Digigtal Signs of the neighbourhoods
With the popularity of different social media platforms, the amounts of data recorded might be seen as an opportunity to fulfill needs of city management. Strugglyng multiple challenges, city gouverneurs are eager to get real-time data in order to understand what is happening in the city and reinforce their decisions. In our study, we investigate how Twitter stream might be used to characterize urban areas and predict their socioeconomic properties. As result, several directions of potential implementation were defined, including event detection and evaluation, areas partitioning and profiling, and prediction of areas socio-economic properties.
As digital technologies are becoming more and more widespread, big data created by recording the digital traces left behind human activities become a powerful mean to study various aspects of human behavior. Many of those aspects can be described with social media feeds - data, generated and shared by people though multiple global social media platforms (Grauwin). At the same time, the increasing urbanization of the world’s population and great diversity of new urban population deeply affect urban environment. Solving many challenges of modern cities, including crime, illegal construction, tax regulation, emergencies, and many others, require frequent updates and prioritization, and, therefore, large quantities of highly granular incoming data with frequent updates for analysis.
This need might be resolved by records of modern communication systems, and social media in particular. Focusing on records aggregated on spatial locations rather than on individuals, new approaches have been initiated different types of communication might be used for many purposes, from urban landscape description (Frias-Martinez) (Jacobs-Crisioni) (Ratti), to regional delineation (Amini) (Kung), population density estimation, land use classification (Pei) (Grauwina) and identification of social groups and events (Reades) . As many channels and platforms of communication have unique sets of features, it is crucial to develop theoretical frameworks and a real-time monitoring systems, as it is required to understand how the individual dynamics shape the structure of our cities in order to make better tactical decisions and general strategies for city governance (Grauwin).

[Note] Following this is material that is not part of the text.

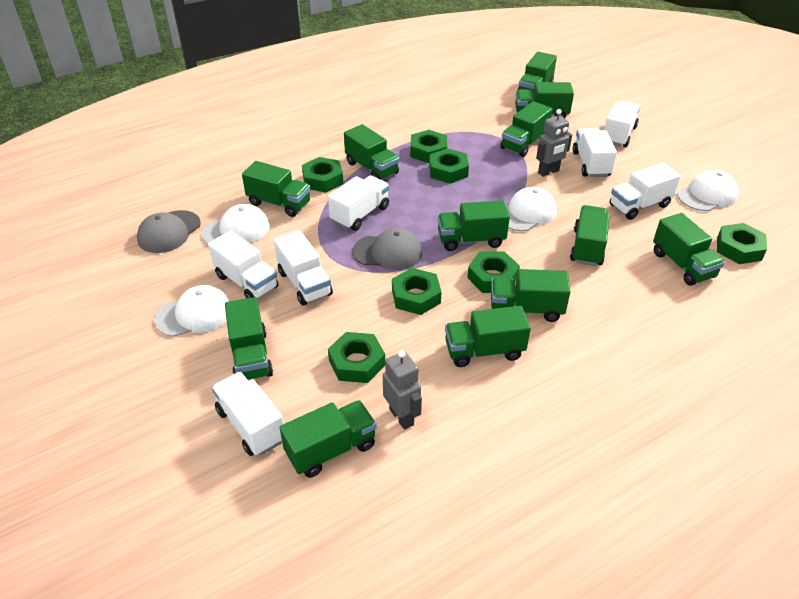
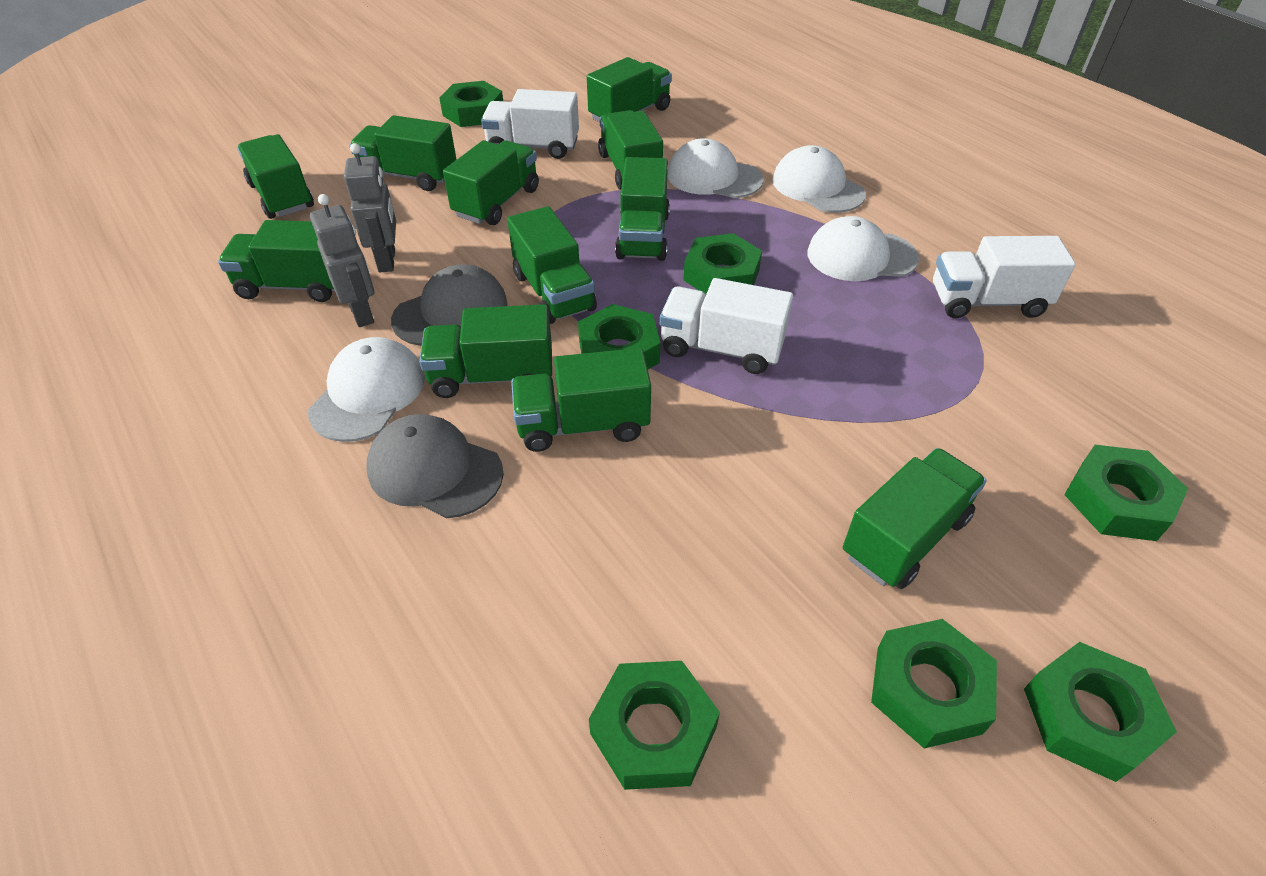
green truck: 12 -> 11
white truck: 7 -> 3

We use Twitter stream for 3 years, generated within New York city as a main source of data in our study. Twitter source was selected for it's accessibility, rich data, including geographical location, and large user base within the city. Also, while Twitter by itself represents a wide range of activities, it also provides "app signature" — credentials of application, that initiated particular tweet, — along with each message. Therefore, some part of the tweets can be interpreted as very specific activity. Our choice of geographical boundaries was defined by large penetration of Social Media, huge population, and multiple complimentary datasets available
Further we provide a comparative study of twitter stream for New York City. The focus of our study is on demonstrating that temporal "signature" of an area can be interpreted and used to explore relationships between urban areas, used for event detection and evaluation, and even represent certain sociodemographic characteristics of the area.
A feed of Twitter data was collected through official API using ensemble of custom scrapers. Data then being processed, folowing prosedure described in Appendix I.